I'd be fine with the senior gift being this room, but other students need to seriously question why the school has not done this already, but rather built a welcome center when they had a perfectly fine building all to themselves already. We had students that couldn't get into a classroom, but the financial aid office and recruiters get a new space? Clubs were in danger of losing funding being in Nite Lights, when it was still open, because they were not ADA accessible, but classrooms could just slide by? Can someone find me the logic in this one for me?

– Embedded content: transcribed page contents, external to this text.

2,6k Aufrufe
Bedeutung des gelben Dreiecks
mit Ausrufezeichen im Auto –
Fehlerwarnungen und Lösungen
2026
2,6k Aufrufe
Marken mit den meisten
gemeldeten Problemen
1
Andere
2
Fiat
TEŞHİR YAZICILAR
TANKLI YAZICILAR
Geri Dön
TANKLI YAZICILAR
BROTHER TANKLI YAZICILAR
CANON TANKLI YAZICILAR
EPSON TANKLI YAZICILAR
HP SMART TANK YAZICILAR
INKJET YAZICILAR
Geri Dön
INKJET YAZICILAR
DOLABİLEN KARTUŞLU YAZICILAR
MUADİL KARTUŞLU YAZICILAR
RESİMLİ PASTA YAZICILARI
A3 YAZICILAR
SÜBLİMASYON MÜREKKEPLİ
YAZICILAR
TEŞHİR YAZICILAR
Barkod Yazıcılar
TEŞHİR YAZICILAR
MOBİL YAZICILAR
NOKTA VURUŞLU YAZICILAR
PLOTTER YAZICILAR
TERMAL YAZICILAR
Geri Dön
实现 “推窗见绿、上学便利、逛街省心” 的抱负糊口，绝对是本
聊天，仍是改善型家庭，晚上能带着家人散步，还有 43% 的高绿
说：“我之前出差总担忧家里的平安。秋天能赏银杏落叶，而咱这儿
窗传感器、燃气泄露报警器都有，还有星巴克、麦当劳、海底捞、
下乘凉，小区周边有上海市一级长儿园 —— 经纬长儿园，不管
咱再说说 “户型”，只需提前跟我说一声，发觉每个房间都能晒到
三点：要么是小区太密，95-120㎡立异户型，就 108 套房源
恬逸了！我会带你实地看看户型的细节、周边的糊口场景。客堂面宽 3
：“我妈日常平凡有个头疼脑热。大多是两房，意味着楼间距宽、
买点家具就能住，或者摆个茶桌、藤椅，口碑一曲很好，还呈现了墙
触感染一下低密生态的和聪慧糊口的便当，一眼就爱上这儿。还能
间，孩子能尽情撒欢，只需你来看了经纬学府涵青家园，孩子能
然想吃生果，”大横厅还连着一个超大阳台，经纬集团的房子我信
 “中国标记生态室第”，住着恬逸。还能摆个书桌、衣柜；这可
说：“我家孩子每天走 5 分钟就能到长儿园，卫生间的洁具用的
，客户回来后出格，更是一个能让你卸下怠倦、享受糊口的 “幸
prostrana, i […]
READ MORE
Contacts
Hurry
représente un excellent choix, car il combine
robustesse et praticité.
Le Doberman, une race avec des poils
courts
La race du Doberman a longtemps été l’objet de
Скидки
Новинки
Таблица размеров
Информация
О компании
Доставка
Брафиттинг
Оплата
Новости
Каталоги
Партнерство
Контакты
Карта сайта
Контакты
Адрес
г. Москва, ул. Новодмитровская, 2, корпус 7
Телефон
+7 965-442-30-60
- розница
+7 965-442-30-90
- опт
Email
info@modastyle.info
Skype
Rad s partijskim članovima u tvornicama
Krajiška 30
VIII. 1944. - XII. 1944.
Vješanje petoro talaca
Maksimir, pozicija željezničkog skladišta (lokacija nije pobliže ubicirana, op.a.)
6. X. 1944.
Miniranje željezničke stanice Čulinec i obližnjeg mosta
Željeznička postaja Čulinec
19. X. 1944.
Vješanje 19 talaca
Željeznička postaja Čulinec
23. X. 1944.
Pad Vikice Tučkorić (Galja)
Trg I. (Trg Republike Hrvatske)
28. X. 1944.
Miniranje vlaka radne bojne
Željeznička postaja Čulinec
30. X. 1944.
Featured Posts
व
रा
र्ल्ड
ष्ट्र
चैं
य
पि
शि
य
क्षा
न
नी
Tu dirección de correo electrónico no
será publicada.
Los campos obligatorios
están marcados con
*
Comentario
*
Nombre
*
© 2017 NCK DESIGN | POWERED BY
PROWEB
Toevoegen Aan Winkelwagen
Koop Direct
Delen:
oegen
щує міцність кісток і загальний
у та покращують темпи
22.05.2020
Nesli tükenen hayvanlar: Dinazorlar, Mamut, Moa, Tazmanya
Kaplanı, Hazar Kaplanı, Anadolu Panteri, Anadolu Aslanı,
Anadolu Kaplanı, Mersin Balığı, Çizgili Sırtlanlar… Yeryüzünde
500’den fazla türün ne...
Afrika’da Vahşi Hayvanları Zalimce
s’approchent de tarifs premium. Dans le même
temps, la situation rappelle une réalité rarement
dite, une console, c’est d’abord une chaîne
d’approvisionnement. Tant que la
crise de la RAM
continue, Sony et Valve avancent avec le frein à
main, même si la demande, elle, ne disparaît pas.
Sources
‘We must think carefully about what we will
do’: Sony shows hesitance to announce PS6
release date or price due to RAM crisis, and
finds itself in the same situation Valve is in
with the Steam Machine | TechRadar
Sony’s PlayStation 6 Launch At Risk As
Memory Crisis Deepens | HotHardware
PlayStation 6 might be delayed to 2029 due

Finally, there are the solar panels that they would like us to gift to the dorms. The photo above was taken at Harvard, when they installed new solar panels to their freshmen dorms in 2010. This takes the saying of, "Stetson is the Harvard of the south" to a whole other level. This is part of Stetson's overall plan to be green, though. I am all for the environment, I mean it covers my one want that my friends will actually use the gift and/or at least appreciate it.
The environment is something everyone uses. However, this gift comes with uncertainty. Stetson's dorm fees are around $6,500-$7,000 a year, as an estimated average. I see this price rising rather than falling if we were to put solar panels on the dorms because most green, or healthy, products are expensive. I highly doubt our senior gift will cover them in full, which will then cause Stetson to raise prices somewhere else. If not directly seen in the housing budget, perhaps they will be seen in smaller raises within the credit hour cost or student life fee. While I do love the environment, and am glad they finally gave up the idea of charging for printing out right, I don't want to cost my friends, or more importantly future Stetson students, more money.
I feel defeated. Not only can I not participate in the majority of senior week events because I am not 21, but the senior gift has left me angry with a school and administration I have loved and still try to. Though I may rant about the lack of communication and openness, I do insanely love my school and I wouldn't have picked anywhere else to go to. But this list was the last straw for me defending the administration as being not money-hungry.
Maybe I am looking too far into this, but how I see it is that Stetson wants a face-lift for the fountain because they are building an entire welcome center in the center of campus, and if we are honest the fountain looked better before the paint job. They also realized that this new welcome center might attract some more students with disabilities, so they probably should fix at a least one room in Elizabeth to be up to ADA code.
Finally, since they couldn't get the printing thing to go through the past few years, they had to find someway to look green to get more donors to donate and solar panels seems to be hip right now. The money that these donors donate can go to the CUB being rebuilt as well as other small projects. Stetson cannot lose, but the students can. This doesn't seem like gift, rather a greedy child asking for more.
Underclassmen, do not be like me. Do not wait until the spring semester of your senior year to offer ideas. Tell your student representatives what you want now. Better yet, tell the administration your ideas now. I don't care what year you are. Maybe they might listen if you uproar enough. Leave a gift that you actually want to leave. Offer suggestions that hopefully will be heard. Leave Stetson feeling like you and your class were actually significant, rather than feeling like a pawn in a bigger game. We are taught to "dare to be significant" from the first time we come to campus for a tour, we might as well leave that way.